Monday, Nov. 27, 1950

Waiting for Lefty

At Lake Success the representatives of 60 nations anxiously waited for nine unhurried Chinese Communists led by a general named Wu Hsiu-chuan. Impatient U.N. delegates mulled over reports that the Chinese would reach New York by Nov. 24, speculated curiously about where the Chinese would eat and sleep. (One popular guess: in the Russians' rented mansion at Glen Cove, L.I.)

Both Russia and the U.S. took steps to make sure that the U.N. would do nothing but mark time until the delegation from Red China arrived. U.S. Delegate John Foster Dulles persuaded the Political & Security Committee to postpone indefinitely its scheduled debate on the future status of Formosa. In the Security Council, Russia's Jacob Malik threatened to use his veto power if the Council were asked to vote on a resolution proposed a week earlier by the U.S. and five other powers.
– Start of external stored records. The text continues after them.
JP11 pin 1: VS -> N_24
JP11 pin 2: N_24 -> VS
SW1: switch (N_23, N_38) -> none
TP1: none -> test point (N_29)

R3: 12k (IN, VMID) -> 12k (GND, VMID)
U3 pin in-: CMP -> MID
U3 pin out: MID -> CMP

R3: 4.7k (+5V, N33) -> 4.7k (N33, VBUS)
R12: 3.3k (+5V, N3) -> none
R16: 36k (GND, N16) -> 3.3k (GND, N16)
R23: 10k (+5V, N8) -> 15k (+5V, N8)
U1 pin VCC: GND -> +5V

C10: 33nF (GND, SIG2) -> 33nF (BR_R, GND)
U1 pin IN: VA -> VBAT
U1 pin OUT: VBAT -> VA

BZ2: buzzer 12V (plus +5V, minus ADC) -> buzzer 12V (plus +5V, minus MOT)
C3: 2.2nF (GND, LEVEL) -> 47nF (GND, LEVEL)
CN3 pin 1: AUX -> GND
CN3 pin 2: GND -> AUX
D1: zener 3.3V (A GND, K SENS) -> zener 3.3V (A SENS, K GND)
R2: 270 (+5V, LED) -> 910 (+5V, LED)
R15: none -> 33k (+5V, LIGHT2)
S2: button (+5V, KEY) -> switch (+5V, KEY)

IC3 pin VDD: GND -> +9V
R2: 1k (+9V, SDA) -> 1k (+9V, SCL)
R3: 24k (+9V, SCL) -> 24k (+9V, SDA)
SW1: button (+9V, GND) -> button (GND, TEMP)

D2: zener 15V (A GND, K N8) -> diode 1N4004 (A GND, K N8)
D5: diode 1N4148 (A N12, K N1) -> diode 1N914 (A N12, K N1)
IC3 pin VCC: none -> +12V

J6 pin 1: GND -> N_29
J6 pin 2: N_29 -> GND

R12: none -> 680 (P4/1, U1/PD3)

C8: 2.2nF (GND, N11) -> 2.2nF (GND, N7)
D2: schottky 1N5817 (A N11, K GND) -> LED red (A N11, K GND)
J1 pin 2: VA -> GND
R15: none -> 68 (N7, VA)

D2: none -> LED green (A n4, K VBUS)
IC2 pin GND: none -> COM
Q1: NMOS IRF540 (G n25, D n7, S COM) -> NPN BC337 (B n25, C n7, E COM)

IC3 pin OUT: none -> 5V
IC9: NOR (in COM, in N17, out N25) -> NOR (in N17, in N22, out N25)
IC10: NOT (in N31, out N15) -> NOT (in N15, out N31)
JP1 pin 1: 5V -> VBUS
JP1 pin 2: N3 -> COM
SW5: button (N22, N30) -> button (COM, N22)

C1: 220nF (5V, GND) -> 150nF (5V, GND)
Although the resolution was intended primarily to quiet Chinese Communist suspicions of U.N. aims in Korea, Malik denounced it because it also contained a request that Mao Tse-tung withdraw his troops from Korea.

In the General Assembly, President Nasrollah Entezam of Iran made a mild attempt to take the Chinese bull by the horns. Entezam wanted to name a seven-nation committee to study the question of whether Nationalist or Communist delegates should represent China in the U.N. Under Russian pressure, Entezam decided to forget his plan temporarily. Like everything else, it would have to wait for Wu.